IBM on Thursday unveiled a new, open-source toolkit designed for developers and data scientists that want to help spot trends in the ongoing COVID-19 pandemic. Using developer-friendly Jupyter notebooks, the toolkits are designed as a way to kickstart in-depth analysis. For instance, a user could analyze county-level data in the US to find correlations between poverty levels and infection rates.
"IBM and our team believe in the importance of democratizing technology, activating developers with the most up-to-date datasets and tools, which can help policymakers make the most informed decisions for citizens' well-being," Frederick Reiss, chief architect for IBM's Center for Open Source Data and AI Technologies, wrote in a blog post.
The notebooks download the data sets as they run since they change daily. Moreover, the license terms of the data sets prohibit commercial entities from redistributing the data.
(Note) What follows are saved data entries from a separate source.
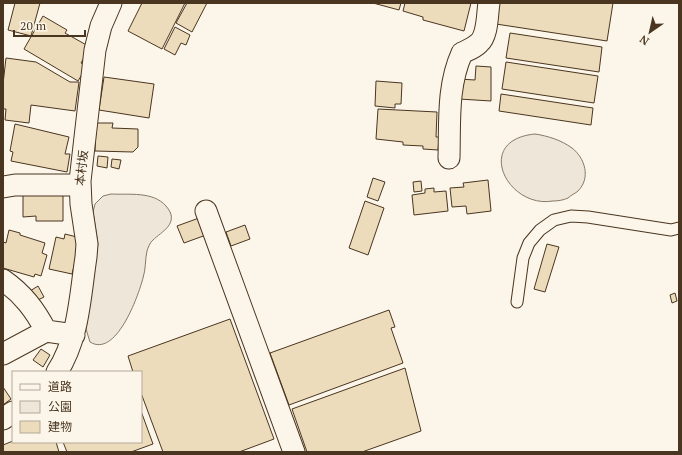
<svg xmlns="http://www.w3.org/2000/svg" width="682" height="455" font-family="'PT Serif','Noto Sans JP',serif">
	<style>
		.green { fill: #ede6d9; stroke: #887966 }
		.building { fill: #ecdcbc; stroke: #4a3520 }
		.lines { fill: none; stroke-linecap: round; stroke-linejoin: round }
		.service-casing { stroke: #4a3520; stroke-width: 13 }
		.minor-casing { stroke: #4a3520; stroke-width: 23 }
		.service { stroke: #fbf6e9; stroke-width: 11 }
		.minor { stroke: #fbf6e9; stroke-width: 21 }
		.labels { text-anchor: middle; stroke-width: 3; stroke-linejoin: round; paint-order: stroke }
		.street-label { font-size: 12px; fill: #4a3520; stroke: #fbf6e9 }
	</style>
	<rect width="100%" height="100%" fill="#fbf6e9"/>
	<path class="green" d="M535 134C548 136 561 140 572 148 585 158 591 178 578 191 576 193 571 195 568 198 564 200 558 201 553 201 507 209 473 140 535 134Z
		M111 194C129 195 153 191 166 206 181 223 161 232 153 240 150 242 148 248 147 251 145 259 146 269 143 278 138 297 116 358 90 342L86 329 98 244 93 212 95 204 103 196Z"/>
	<path class="building" d="M15 3H40L31 36 8 30Z
		M142 3H185L162 49 128 31Z
		M187 3H207L192 32 176 23Z
		M373 3H401L399 10Z
		M405 3H471L464 31 423 20V17L403 11Z
		M499 3H613L607 41 496 24Z
		M43 16 67 30 65 33 90 47 81 63 87 66 78 81 24 49Z
		M175 27 190 35 186 45 181 43 175 55 164 49Z
		M510 33 602 47 599 72 506 58Z
		M6 58 36 62 70 82H79L75 111 31 105 29 123 5 120 6 109H3V84Z
		M506 62 598 76 594 103 502 89Z
		M476 66 491 67V101L459 99V79L475 80Z
		M104 77 154 84 149 118 99 110Z
		M376 81 402 83 401 104H395V108L375 106Z
		M501 94 593 108 591 125 499 111Z
		M378 109 437 112 436 137H439L438 150 423 149V146L403 145V142L376 139Z
		M96 123H113L112 128 138 129V147L133 152 95 151Z
		M15 124 69 137 65 154H70L67 172 11 161 13 152 10 151Z
		M98 156 108 157 107 168 97 166Z
		M112 159 121 160 119 169 111 167Z
		M373 178 385 182 378 201 367 197Z
		M488 180 491 211 467 214 466 206 452 207 450 188 464 187 463 183Z
		M421 181 422 191 414 192 413 182Z
		M434 188V192L446 191 448 211 414 215 412 195 425 193V189Z
		M23 191 63 194V221H36V216L23 217Z
		M365 201 384 208 368 255 349 248Z
		M199 218 206 235 184 243 177 226Z
		M245 225 250 239 231 246 226 232Z
		M9 230 20 233V235L45 243 42 253 47 255 41 276 35 274 34 277 3 268V242L6 243Z
		M65 234 81 238 72 274 49 269 56 237 64 239Z
		M547 244 559 247 545 292 534 289Z
		M38 286 44 297 36 301 30 291Z
		M675 293 677 301 672 303 670 295Z
		M389 310 395 327 391 328 403 363 289 405 270 353Z
		M230 319 274 439 239 452H163L141 393V372H133L128 356Z
		M41 349 50 355 43 367 33 360Z
		M405 368 421 431 362 452H307L292 409Z
		M3 387 11 399 3 405Z
		M141 411 153 444 131 452H67L63 442H141Z
		M13 441 56 442 59 452H3V445Z"/>
	<g class="lines">
		<defs>
			<path id="service" d="M517 302 523 258 529 243 540 230 554 220 571 216 588 217 671 230 679 228"/>
			<path id="minor" d="M449 158C450 122 447 86 462 53 468 50 474 48 479 43 488 35 487 15 489 3
				M3 187 15 185H80
				M206 211 294 452
				M3 280C23 294 35 310 46 331
				M3 354 46 331 74 335
				M57 372C79 338 80 296 86 257L87 244 81 204 80 181 95 50 101 26 111 3
				M3 419 13 412"/>
		</defs>
		<use href="#service" class="service-casing"/>
		<use href="#minor" class="minor-casing"/>
		<use href="#service" class="service"/>
		<use href="#minor" class="minor"/>
	</g>
	<g class="labels">
		<g class="street-label">
			<text transform="translate(82 168) rotate(-84)" y="4">本村坂</text>
		</g>
	</g>
	<rect width="682" height="455" fill="none" stroke="#4a3520" stroke-width="8"/>
	<rect x="12" y="371" width="130" height="72" fill="#fbf6e9" stroke="#b4a999"/>
	<rect x="20" y="384" width="20" height="6" fill="#fbf6e9" stroke="#b4a999"/>
	<text x="48" y="391" font-size="12" fill="#4a3520">道路</text>
	<rect x="20" y="401" width="20" height="12" fill="#ede6d9" stroke="#b4a999"/>
	<text x="48" y="411" font-size="12" fill="#4a3520">公園</text>
	<rect x="20" y="421" width="20" height="12" fill="#ecdcbc" stroke="#b4a999"/>
	<text x="48" y="431" font-size="12" fill="#4a3520">建物</text>
	<g transform="translate(650 32) rotate(214)" stroke="#fbf6e9" stroke-width="3" paint-order="stroke">
	<path d="M0-3L7 15L0 10L-7 15Z" fill="#4a3520"/>
	<text y="-6" font-size="11" font-weight="bold" text-anchor="middle" fill="#4a3520">N</text>
	</g>
	<path d="M14 30v6h71v-6" fill="none" stroke="#4a3520" stroke-width="2"/>
	<text x="20" y="30" font-size="12" fill="#4a3520" stroke="#fbf6e9" stroke-width="3" paint-order="stroke">20 m</text>
</svg>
To help users keep their notebooks up to date with the latest information, IBM has also created data processing pipelines. For instance -- as illustrated in the image below -- a user could build a pipeline for county-level time series data for the United States. Each box represents a Jupyter notebook. A user can click on the arrow in the toolbar above the workflow to ship the entire set of notebooks to the cloud. From there, all the notebooks run on Kubeflow Pipelines, and the results are saved to the cloud provider's object storage.
"It's important to note that the underlying data for COVID-19 changes on a daily basis," Reiss wrote. "As you build your own analysis, you'll want to update the results of your own notebooks frequently."